⟨

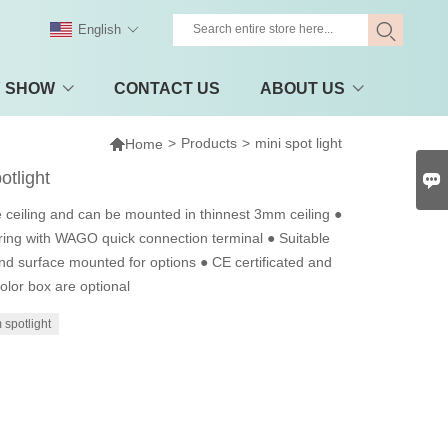
English
Y SHOW
CONTACT US
ABOUT US

>
Products
>
mini spot light
Home
otlight

 ceiling and can be mounted in thinnest 3mm ceiling ●
ing with WAGO quick connection terminal ● Suitable
nd surface mounted for options ● CE certificated and
lor box are optional
spotlight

⟩

Brief
Reproduce every record above word for word. Leave the pictures out.

Completed exercise
English
Y SHOW
CONTACT US
ABOUT US

>
Products
>
mini spot light
Home
otlight

 ceiling and can be mounted in thinnest 3mm ceiling ●
ing with WAGO quick connection terminal ● Suitable
nd surface mounted for options ● CE certificated and
lor box are optional
spotlight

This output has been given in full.